Bringing SEM and MSI Closer Than Ever Before: Visualizing Aspergillus and Pseudomonas Infection in the Rat Lungs

J Fungi (Basel). 2020 Oct 30;6(4):257. doi: 10.3390/jof6040257.

Abstract

A procedure for processing frozen rat lung tissue sections for scanning electron microscopy (SEM) from deeply frozen samples initially collected and stored for matrix-assisted laser desorption/ionization mass spectrometry imaging (MALDI-MSI) was developed. The procedure employed slow thawing of the frozen sections while floating on the surface and melting in a fixative solution.

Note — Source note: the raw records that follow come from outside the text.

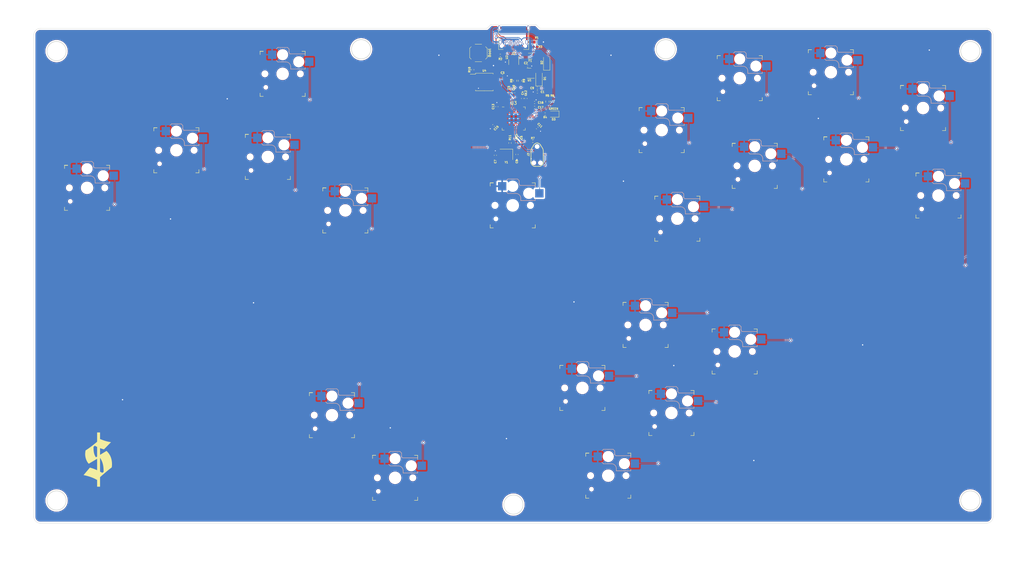
<source format=kicad_pcb>
(kicad_pcb (version 20221018) (generator pcbnew)

  (general
    (thickness 1.6)
  )

  (paper "A3")
  (layers
    (0 "F.Cu" signal)
    (31 "B.Cu" signal)
    (32 "B.Adhes" user "B.Adhesive")
    (33 "F.Adhes" user "F.Adhesive")
    (34 "B.Paste" user)
    (35 "F.Paste" user)
    (36 "B.SilkS" user "B.Silkscreen")
    (37 "F.SilkS" user "F.Silkscreen")
    (38 "B.Mask" user)
    (39 "F.Mask" user)
    (40 "Dwgs.User" user "User.Drawings")
    (41 "Cmts.User" user "User.Comments")
    (42 "Eco1.User" user "User.Eco1")
    (43 "Eco2.User" user "User.Eco2")
    (44 "Edge.Cuts" user)
    (45 "Margin" user)
    (46 "B.CrtYd" user "B.Courtyard")
    (47 "F.CrtYd" user "F.Courtyard")
    (48 "B.Fab" user)
    (49 "F.Fab" user)
    (50 "User.1" user)
    (51 "User.2" user)
    (52 "User.3" user)
    (53 "User.4" user)
    (54 "User.5" user)
    (55 "User.6" user)
    (56 "User.7" user)
    (57 "User.8" user)
    (58 "User.9" user)
  )

  (setup
    (stackup
      (layer "F.SilkS" (type "Top Silk Screen"))
      (layer "F.Paste" (type "Top Solder Paste"))
      (layer "F.Mask" (type "Top Solder Mask") (thickness 0.01))
      (layer "F.Cu" (type "copper") (thickness 0.035))
      (layer "dielectric 1" (type "core") (thickness 1.51) (material "FR4") (epsilon_r 4.5) (loss_tangent 0.02))
      (layer "B.Cu" (type "copper") (thickness 0.035))
      (layer "B.Mask" (type "Bottom Solder Mask") (thickness 0.01))
      (layer "B.Paste" (type "Bottom Solder Paste"))
      (layer "B.SilkS" (type "Bottom Silk Screen"))
      (copper_finish "None")
      (dielectric_constraints no)
    )
    (pad_to_mask_clearance 0)
    (pcbplotparams
      (layerselection 0x00010fc_ffffffff)
      (plot_on_all_layers_selection 0x0000000_00000000)
      (disableapertmacros false)
      (usegerberextensions false)
      (usegerberattributes true)
      (usegerberadvancedattributes true)
      (creategerberjobfile true)
      (dashed_line_dash_ratio 12.000000)
      (dashed_line_gap_ratio 3.000000)
      (svgprecision 4)
      (plotframeref false)
      (viasonmask false)
      (mode 1)
      (useauxorigin false)
      (hpglpennumber 1)
      (hpglpenspeed 20)
      (hpglpendiameter 15.000000)
      (dxfpolygonmode true)
      (dxfimperialunits true)
      (dxfusepcbnewfont true)
      (psnegative false)
      (psa4output false)
      (plotreference true)
      (plotvalue true)
      (plotinvisibletext false)
      (sketchpadsonfab false)
      (subtractmaskfromsilk false)
      (outputformat 1)
      (mirror false)
      (drillshape 1)
      (scaleselection 1)
      (outputdirectory "")
    )
  )

  (net 0 "")
  (net 1 "GND")
  (net 2 "+3V3")
  (net 3 "+5V")
  (net 4 "+1V1")
  (net 5 "XTAL_IN")
  (net 6 "/XTAL_O")
  (net 7 "Net-(D1-A)")
  (net 8 "3vCable")
  (net 9 "Net-(D3-A)")
  (net 10 "Net-(F1-Pad1)")
  (net 11 "unconnected-(J1-TX1--PadA3)")
  (net 12 "Net-(J1-CC1)")
  (net 13 "DBUS+")
  (net 14 "DBUS-")
  (net 15 "unconnected-(J1-SBU1-PadA8)")
  (net 16 "unconnected-(J1-RX2--PadA10)")
  (net 17 "DATA")
  (net 18 "unconnected-(J1-TX2--PadB3)")
  (net 19 "Net-(J1-CC2)")
  (net 20 "unconnected-(J1-SBU2-PadB8)")
  (net 21 "unconnected-(J1-RX1--PadB10)")
  (net 22 "Net-(J1-SHIELD)")
  (net 23 "SWD")
  (net 24 "~{RESET}")
  (net 25 "SWCLK")
  (net 26 "unconnected-(J2-SWO-Pad6)")
  (net 27 "PICO_LED")
  (net 28 "VBUS_SENSE")
  (net 29 "D+")
  (net 30 "/D_+")
  (net 31 "D-")
  (net 32 "/D_-")
  (net 33 "/~{USB_BOOT}")
  (net 34 "CS")
  (net 35 "XTAL_OUT")
  (net 36 "START")
  (net 37 "RIGHT")
  (net 38 "DOWN")
  (net 39 "LEFT")
  (net 40 "L")
  (net 41 "M1")
  (net 42 "M2")
  (net 43 "unconnected-(U3-GPIO8-Pad11)")
  (net 44 "unconnected-(U3-GPIO9-Pad12)")
  (net 45 "unconnected-(U3-GPIO10-Pad13)")
  (net 46 "unconnected-(U3-GPIO11-Pad14)")
  (net 47 "C_UP")
  (net 48 "C_LT")
  (net 49 "A")
  (net 50 "C_DN")
  (net 51 "C_RT")
  (net 52 "UP")
  (net 53 "MS")
  (net 54 "Z")
  (net 55 "LS")
  (net 56 "X")
  (net 57 "Y")
  (net 58 "unconnected-(U3-GPIO23-Pad35)")
  (net 59 "B")
  (net 60 "R")
  (net 61 "unconnected-(U3-GPIO29{slash}ADC3-Pad41)")
  (net 62 "SD3")
  (net 63 "QSPI_CLK")
  (net 64 "SD0")
  (net 65 "SD2")
  (net 66 "SD1")
  (net 67 "W")

  (footprint "MicroGRAM:Kailh_socket_PG1350" (layer "F.Cu") (at 133.655 39.06 180))

  (footprint "Resistor_SMD:R_0603_1608Metric" (layer "F.Cu") (at 217.405999 47.670484 90))

  (footprint "Resistor_SMD:R_0402_1005Metric" (layer "F.Cu") (at 215.165999 51.575484))

  (footprint "MicroGRAM:Kailh_socket_PG1350" (layer "F.Cu") (at 303.9 38.56 180))

  (footprint "MicroGRAM:Kailh_socket_PG1350" (layer "F.Cu") (at 251.36 56.56 180))

  (footprint "Package_TO_SOT_SMD:SOT-23" (layer "F.Cu") (at 210.188499 38.885484 180))

  (footprint "MicroGRAM:Kailh_socket_PG1350" (layer "F.Cu") (at 205.1 79.94 180))

  (footprint "MicroGRAM:Kailh_socket_PG1350" (layer "F.Cu") (at 226.74 136.68 180))

  (footprint "Capacitor_SMD:C_0402_1005Metric" (layer "F.Cu") (at 203.891999 44.927734 90))

  (footprint "MicroGRAM:GRAM_LOGO" (layer "F.Cu") (at 76.25 158.95))

  (footprint "Capacitor_SMD:C_0402_1005Metric" (layer "F.Cu") (at 211.892999 49.499734))

  (footprint "MicroGRAM:Kailh_socket_PG1350" (layer "F.Cu") (at 72.93 74.49 180))

  (footprint "MicroGRAM:Kailh_socket_PG1350" (layer "F.Cu") (at 148.97 145.15 180))

  (footprint "Package_SO:SOIC-8_5.23x5.23mm_P1.27mm" (layer "F.Cu") (at 196.285999 41.615484))

  (footprint "Capacitor_SMD:C_0402_1005Metric" (layer "F.Cu") (at 205.415999 44.927734 90))

  (footprint "MicroGRAM:Kailh_socket_PG1350" (layer "F.Cu") (at 246.36 117.1 180))

  (footprint "MicroGRAM:Kailh_socket_PG1350" (layer "F.Cu") (at 234.78 163.95 180))

  (footprint "Capacitor_SMD:C_0402_1005Metric" (layer "F.Cu") (at 199.700999 64.374502 -90))

  (footprint "Resistor_SMD:R_0603_1608Metric" (layer "F.Cu") (at 207.375999 41.205484 -90))

  (footprint "footprints:TYPE-C_24P_QCHT" (layer "F.Cu") (at 205.414499 26.065484 180))

  (footprint "MicroGRAM:Kailh_socket_PG1350" (layer "F.Cu") (at 337.315 76.88 180))

  (footprint "MicroGRAM:Kailh_socket_PG1350" (layer "F.Cu") (at 168.58 164.62 180))

  (footprint "Capacitor_SMD:C_0402_1005Metric" (layer "F.Cu") (at 211.892999 47.975734))

  (footprint "MicroGRAM:Kailh_socket_PG1350" (layer "F.Cu") (at 100.66 62.82 180))

  (footprint "Package_TO_SOT_SMD:SOT-23-6" (layer "F.Cu") (at 205.415999 35.415484 -90))

  (footprint "Capacitor_SMD:C_0402_1005Metric" (layer "F.Cu") (at 209.735999 36.645484 180))

  (footprint "Capacitor_SMD:C_0402_1005Metric" (layer "F.Cu")
    (tstamp 75601520-6286-4a96-861b-41f657d5c1b3)
    (at 201.935999 39.705484)
    (descr "Capacitor SMD 0402 (1005 Metric), square (rectangular) end terminal, IPC_7351 nominal, (Body size source: IPC-SM-782 page 76, https://www.pcb-3d.com/wordpress/wp-content/uploads/ipc-sm-782a_amendment_1_and_2.pdf), generated with kicad-footprint-generator")
    (tags "capacitor")
    (property "LCSC" "C1525")
    (property "Sheetfile" "IntegratedOF1.kicad_sch")
    (property "Sheetname" "")
    (property "ki_description" "Unpolarized capacitor, small symbol")
    (property "ki_keywords" "capacitor cap")
    (path "/0593b66c-c826-47f0-9898-7bbc23064035")
    (attr smd)
    (fp_text reference "C3" (at 0 -0.96) (layer "F.SilkS")
        (effects (font (size 0.6 0.6) (thickness 0.15)))
      (tstamp 463f4aaf-42bf-40f4-a77c-6830bc13f517)
    )
    (fp_text value "100nF" (at 0 1.16) (layer "F.Fab")
        (effects (font (size 1 1) (thickness 0.15)))
      (tstamp 23d27c8f-2d5f-4425-a7bd-5963ff55a4ff)
    )
    (fp_text user "${REFERENCE}" (at 0 0) (layer "F.Fab")
        (effects (font (size 0.25 0.25) (thickness 0.04)))
      (tstamp f6e6b10b-5800-4389-9fb3-45580f7bf53b)
    )
    (fp_line (start -0.107836 -0.36) (end 0.107836 -0.36)
      (stroke (width 0.12) (type solid)) (layer "F.SilkS") (tstamp dda3440b-4525-4e2b-a8f7-8df9cc8685a1))
    (fp_line (start -0.107836 0.36) (end 0.107836 0.36)
      (stroke (width 0.12) (type solid)) (layer "F.SilkS") (tstamp 5e724702-8a7a-4c29-a36f-2686e831fdb7))
    (fp_line (start -0.91 -0.46) (end 0.91 -0.46)
      (stroke (width 0.05) (type solid)) (layer "F.CrtYd") (tstamp 856695f0-dcf1-404a-823f-dbae0d8ac31e))
    (fp_line (start -0.91 0.46) (end -0.91 -0.46)
      (stroke (width 0.05) (type solid)) (layer "F.CrtYd") (tstamp 24f8b123-3c2b-44ed-9071-bce6d3956080))
    (fp_line (start 0.91 -0.46) (end 0.91 0.46)
      (stroke (width 0.05) (type solid)) (layer "F.CrtYd") (tstamp a4eb38ef-a95a-423c-a0fa-fcf0aa3db6d9))
    (fp_line (start 0.91 0.46) (end -0.91 0.46)
      (stroke (width 0.05) (type solid)) (layer "F.CrtYd") (tstamp 30c74ff7-2623-44e8-973a-79e127d677be))
    (fp_line (start -0.5 -0.25) (end 0.5 -0.25)
      (stroke (width 0.1) (type solid)) (layer "F
... [1375030 chars truncated]
</source>
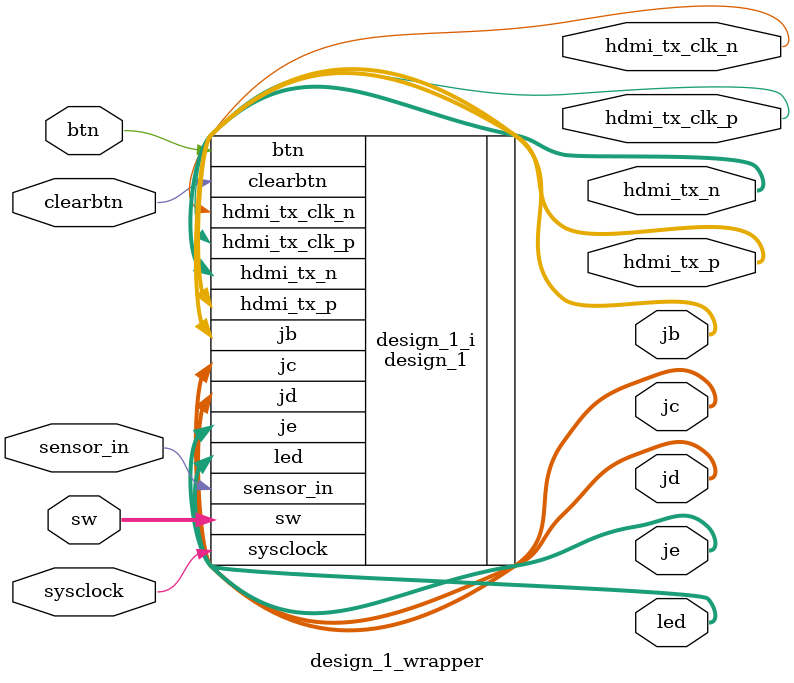
<source format=v>
`timescale 1 ps / 1 ps

module design_1_wrapper
   (btn,
    clearbtn,
    hdmi_tx_clk_n,
    hdmi_tx_clk_p,
    hdmi_tx_n,
    hdmi_tx_p,
    jb,
    jc,
    jd,
    je,
    led,
    sensor_in,
    sw,
    sysclock);
  input btn;
  input clearbtn;
  output hdmi_tx_clk_n;
  output hdmi_tx_clk_p;
  output [2:0]hdmi_tx_n;
  output [2:0]hdmi_tx_p;
  output [7:0]jb;
  output [7:0]jc;
  output [7:0]jd;
  output [6:0]je;
  output [3:0]led;
  input sensor_in;
  input [3:0]sw;
  input sysclock;

  wire btn;
  wire clearbtn;
  wire hdmi_tx_clk_n;
  wire hdmi_tx_clk_p;
  wire [2:0]hdmi_tx_n;
  wire [2:0]hdmi_tx_p;
  wire [7:0]jb;
  wire [7:0]jc;
  wire [7:0]jd;
  wire [6:0]je;
  wire [3:0]led;
  wire sensor_in;
  wire [3:0]sw;
  wire sysclock;

  design_1 design_1_i
       (.btn(btn),
        .clearbtn(clearbtn),
        .hdmi_tx_clk_n(hdmi_tx_clk_n),
        .hdmi_tx_clk_p(hdmi_tx_clk_p),
        .hdmi_tx_n(hdmi_tx_n),
        .hdmi_tx_p(hdmi_tx_p),
        .jb(jb),
        .jc(jc),
        .jd(jd),
        .je(je),
        .led(led),
        .sensor_in(sensor_in),
        .sw(sw),
        .sysclock(sysclock));
endmodule

</source>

After the float-washing step, the sections were dehydrated in a graded ethanol series and dried in a critical point dryer. The SEM generated images with well-preserved structures, allowing for monitoring of bacterial cells and fungal hyphae in the infected tissue. Importantly, the consecutive nonfixed frozen sections were fully compatible with MALDI-MSI, providing molecular biomarker maps of Pseudomonas aeruginosa. The protocol enables bimodal image fusion in the in-house software CycloBranch, as demonstrated by SEM and MALDI-MSI.

Keywords: bacteria; fixation; fungi; matrix-assisted laser desorption/ionization mass spectrometry imaging; rat lung tissue; scanning electron microscopy.